Lehman Brothers’ Minibond
SHOULD HKMA BEAR THE LARGEST RESPONSIBILITY IN THE CASE OF THE FRAUD OF LEHMAN BROTHERS’ MINIBON
Table of ContentIntroduction 3
What are the Lehman Brothers mini-bonds 6
Complying with the Code of Conduct? 10
Securities and Futures Commission: 13
Hong Kong Monetary Authority 16
Banks and Investors 18
Conclusion 20
Recommendation 22
Reference 24
Introduction
Recently there has been a lot of discussion among legislators, regulators and investors concerning the mis-selling of Lehman Brothers’ minibond. In the wake of the collapse of Lehman Brothers, so called ‘minibonds’ have caused a great deal of controversy in Hong Kong. Questions have been raised over the sales and marketing practices of distributors and whether complex structured products are appropriate for the retail market. Since Lehman collapsed on September 15, 2008, many investors have suffered huge losses from their investment. Around 43,500 Hong Kong people have invested with estimated HK$15.7 billion in the minibond. They are mainly distributed by bank and brokers which are under the supervision of HKMA and SFC respectively.
In Hong Kong, minibonds were distributed as retail products from 2003. Minibond is a very complex and high-risk structured products and it is not a bond. It is not intended to sell to the retail investors. As a result, many say that there’s been a failure on the part of the regulatory bodies including HKMA and SFC since they are to be unified into one single body that would be equipped to oversee the issuing and sale of all financial products.

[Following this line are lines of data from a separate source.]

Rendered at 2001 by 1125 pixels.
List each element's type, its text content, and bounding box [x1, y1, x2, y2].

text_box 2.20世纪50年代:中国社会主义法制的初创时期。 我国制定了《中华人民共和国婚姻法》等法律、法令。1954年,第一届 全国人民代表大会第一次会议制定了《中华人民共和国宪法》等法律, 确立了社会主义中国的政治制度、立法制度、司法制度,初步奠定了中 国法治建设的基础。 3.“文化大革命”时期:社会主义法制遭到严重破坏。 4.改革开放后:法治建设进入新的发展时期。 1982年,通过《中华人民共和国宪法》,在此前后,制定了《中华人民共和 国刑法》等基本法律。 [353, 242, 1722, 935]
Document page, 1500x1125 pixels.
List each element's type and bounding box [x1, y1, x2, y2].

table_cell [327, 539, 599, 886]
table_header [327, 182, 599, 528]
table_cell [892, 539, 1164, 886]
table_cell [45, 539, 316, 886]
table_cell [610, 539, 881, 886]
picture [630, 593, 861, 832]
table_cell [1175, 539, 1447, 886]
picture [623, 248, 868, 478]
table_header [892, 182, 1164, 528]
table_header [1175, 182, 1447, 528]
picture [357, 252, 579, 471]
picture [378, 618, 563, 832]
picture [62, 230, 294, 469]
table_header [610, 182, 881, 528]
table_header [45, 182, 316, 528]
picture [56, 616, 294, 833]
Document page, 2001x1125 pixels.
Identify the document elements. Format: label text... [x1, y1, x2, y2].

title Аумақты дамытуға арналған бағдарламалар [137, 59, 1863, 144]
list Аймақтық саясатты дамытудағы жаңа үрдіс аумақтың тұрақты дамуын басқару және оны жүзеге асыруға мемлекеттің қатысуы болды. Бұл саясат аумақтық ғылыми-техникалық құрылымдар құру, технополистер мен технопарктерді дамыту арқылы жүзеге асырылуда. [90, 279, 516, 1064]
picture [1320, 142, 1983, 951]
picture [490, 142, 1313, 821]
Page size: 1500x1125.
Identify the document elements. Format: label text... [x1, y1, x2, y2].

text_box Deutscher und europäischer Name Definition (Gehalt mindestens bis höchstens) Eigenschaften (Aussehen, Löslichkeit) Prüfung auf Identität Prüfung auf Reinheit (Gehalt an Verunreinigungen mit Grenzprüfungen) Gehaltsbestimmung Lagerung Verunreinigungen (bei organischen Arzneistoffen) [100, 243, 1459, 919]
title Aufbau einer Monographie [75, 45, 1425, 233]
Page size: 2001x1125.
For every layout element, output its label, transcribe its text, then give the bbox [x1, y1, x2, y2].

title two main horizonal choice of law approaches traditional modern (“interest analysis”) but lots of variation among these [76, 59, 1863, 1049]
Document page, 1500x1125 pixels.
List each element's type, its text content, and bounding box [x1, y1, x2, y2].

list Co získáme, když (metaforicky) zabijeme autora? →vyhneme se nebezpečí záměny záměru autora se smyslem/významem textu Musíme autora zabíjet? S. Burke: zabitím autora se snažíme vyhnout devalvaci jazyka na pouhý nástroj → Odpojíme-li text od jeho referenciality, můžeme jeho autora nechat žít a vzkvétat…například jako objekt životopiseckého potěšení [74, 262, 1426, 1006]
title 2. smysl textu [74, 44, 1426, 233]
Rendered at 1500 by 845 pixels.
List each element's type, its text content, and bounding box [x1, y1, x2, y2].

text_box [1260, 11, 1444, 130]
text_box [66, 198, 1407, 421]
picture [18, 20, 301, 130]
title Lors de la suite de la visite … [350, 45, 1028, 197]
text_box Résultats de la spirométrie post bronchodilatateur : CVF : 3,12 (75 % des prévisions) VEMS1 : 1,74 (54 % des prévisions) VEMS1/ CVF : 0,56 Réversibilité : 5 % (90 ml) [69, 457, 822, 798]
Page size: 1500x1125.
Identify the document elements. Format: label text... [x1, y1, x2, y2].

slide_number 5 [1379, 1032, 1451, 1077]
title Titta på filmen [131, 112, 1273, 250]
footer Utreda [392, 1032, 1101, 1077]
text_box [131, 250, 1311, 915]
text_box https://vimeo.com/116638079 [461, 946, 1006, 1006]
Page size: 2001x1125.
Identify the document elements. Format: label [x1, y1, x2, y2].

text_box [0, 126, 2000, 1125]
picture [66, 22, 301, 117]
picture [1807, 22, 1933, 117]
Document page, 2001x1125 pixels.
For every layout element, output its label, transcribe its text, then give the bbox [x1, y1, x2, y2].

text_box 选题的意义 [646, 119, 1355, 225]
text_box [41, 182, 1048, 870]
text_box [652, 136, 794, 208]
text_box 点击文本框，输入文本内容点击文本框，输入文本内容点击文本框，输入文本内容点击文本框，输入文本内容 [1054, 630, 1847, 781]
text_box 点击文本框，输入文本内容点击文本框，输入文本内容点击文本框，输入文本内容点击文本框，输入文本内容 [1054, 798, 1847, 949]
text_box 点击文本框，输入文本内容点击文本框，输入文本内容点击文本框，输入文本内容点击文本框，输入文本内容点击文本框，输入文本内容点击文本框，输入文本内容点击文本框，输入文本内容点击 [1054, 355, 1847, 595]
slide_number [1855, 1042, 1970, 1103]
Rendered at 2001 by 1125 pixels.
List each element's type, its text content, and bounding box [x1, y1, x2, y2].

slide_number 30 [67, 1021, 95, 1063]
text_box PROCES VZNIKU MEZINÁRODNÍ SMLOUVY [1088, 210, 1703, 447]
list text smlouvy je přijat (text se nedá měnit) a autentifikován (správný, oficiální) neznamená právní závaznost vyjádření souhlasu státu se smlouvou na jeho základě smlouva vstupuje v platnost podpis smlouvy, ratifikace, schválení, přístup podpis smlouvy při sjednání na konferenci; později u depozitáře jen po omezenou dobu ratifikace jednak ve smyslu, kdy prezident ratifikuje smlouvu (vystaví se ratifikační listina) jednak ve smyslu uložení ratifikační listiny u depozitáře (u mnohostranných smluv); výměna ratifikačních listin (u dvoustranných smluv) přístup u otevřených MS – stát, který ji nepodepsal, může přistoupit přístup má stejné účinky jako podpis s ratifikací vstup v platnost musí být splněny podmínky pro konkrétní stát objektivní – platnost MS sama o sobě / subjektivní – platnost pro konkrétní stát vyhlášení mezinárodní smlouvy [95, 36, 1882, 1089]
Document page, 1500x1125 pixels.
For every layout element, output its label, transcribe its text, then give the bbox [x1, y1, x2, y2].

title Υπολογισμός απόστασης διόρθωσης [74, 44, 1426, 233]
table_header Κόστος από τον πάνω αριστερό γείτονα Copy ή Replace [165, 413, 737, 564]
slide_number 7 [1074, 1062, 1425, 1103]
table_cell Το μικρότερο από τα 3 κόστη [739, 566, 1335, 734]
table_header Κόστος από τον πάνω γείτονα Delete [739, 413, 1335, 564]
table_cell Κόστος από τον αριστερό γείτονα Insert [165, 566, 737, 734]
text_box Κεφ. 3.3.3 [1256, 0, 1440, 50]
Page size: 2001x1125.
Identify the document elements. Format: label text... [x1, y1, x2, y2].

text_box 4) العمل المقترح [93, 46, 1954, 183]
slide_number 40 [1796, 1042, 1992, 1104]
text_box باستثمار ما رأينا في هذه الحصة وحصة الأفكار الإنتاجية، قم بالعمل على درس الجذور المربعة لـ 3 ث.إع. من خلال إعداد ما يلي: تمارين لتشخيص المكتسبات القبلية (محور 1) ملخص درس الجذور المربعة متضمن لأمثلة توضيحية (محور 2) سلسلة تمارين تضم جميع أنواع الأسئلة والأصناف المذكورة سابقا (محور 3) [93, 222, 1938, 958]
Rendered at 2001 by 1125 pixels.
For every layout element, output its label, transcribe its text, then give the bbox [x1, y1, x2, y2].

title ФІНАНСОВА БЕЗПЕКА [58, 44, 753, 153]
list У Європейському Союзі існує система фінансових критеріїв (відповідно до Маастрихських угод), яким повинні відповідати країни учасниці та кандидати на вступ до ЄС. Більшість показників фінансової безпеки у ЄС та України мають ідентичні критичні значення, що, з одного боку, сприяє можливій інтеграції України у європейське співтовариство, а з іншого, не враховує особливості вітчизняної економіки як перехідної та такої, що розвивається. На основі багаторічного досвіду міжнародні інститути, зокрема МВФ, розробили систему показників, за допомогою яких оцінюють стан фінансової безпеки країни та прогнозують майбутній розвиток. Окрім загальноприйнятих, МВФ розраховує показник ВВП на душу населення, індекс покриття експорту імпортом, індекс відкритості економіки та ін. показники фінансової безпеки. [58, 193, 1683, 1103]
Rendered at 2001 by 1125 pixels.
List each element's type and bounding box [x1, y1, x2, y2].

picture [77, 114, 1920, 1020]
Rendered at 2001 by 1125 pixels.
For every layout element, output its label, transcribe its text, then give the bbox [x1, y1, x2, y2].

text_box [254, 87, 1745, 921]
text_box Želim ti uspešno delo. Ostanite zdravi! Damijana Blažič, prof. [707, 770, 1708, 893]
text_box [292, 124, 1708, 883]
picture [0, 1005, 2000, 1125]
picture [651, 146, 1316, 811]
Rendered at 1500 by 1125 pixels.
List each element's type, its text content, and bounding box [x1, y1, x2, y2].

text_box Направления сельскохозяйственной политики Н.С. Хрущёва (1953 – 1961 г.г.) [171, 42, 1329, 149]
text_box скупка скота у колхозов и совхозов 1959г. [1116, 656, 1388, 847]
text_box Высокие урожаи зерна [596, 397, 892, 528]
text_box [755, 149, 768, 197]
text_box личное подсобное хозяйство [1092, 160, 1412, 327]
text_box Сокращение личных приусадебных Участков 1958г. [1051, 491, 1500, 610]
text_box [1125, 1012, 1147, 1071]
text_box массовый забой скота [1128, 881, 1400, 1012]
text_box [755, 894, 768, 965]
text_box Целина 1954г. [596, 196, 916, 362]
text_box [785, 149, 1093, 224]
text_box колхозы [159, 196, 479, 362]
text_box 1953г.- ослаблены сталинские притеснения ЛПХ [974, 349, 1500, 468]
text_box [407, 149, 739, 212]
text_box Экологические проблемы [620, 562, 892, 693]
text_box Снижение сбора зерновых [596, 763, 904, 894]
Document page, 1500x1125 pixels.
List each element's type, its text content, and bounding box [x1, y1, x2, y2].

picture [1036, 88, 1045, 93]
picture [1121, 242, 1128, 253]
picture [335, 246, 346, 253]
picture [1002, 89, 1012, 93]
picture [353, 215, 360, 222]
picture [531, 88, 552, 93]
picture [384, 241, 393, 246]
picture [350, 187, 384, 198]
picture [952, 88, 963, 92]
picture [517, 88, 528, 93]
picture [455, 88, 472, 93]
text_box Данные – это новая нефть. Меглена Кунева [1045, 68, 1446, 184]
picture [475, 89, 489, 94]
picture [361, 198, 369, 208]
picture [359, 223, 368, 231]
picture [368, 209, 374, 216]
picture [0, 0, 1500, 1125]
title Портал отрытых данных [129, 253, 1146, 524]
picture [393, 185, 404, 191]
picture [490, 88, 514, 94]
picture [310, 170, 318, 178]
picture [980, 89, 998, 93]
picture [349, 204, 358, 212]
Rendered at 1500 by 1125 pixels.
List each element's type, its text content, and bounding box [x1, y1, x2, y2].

Apparently, regulations are in place in Hong Kong to prevent the risky products come to be sold in such quantities to retail investors. Firstly, the product has to be approved or authorized by the SFC; Secondly, intermediaries who sell investment products need to abide by the SFC Code of Conduct which requires them to consider the suitability of the investment for their client and to make proper disclosure of the risks to their client. Failure to abide by these regulations constitutes mis-selling. Thirdly, the SFC is responsible for supervising the investment selling activities of brokers and the Hong Kong Monetary Authority (HKMA) is responsible for monitoring the investment selling activities of banks in accordance with the SFC Code of Conduct. The two regulators
www.51lunwen.org cooperate under a Memorandum of Understanding.
In this report we summarize the principal characteristics of the minibond products, discuss whether the mis-selling occurred and identify issues that financial institutions should take into account when reviewing their selling practices whereas investors should think and consider before committing themselves in financial transactions. We also further emphasis on the liability arising from the mis-selling practices and the party that should bear the largest responsibility in this case.
In addition to HKMA and SFC, we had agreed that the intermediaries (eg. Banks), the government and the investors themselves are also responsible in this case. They might have different weighting on the responsibility but at least, on the face of it, all of these parties should bear some share of the blame for the scandal.
- The HKMA appears to have failed to properly supervise the selling practices of the banks.
- The SFC’s authorization of the minibonds for distribution to retail investors appears highly questionable.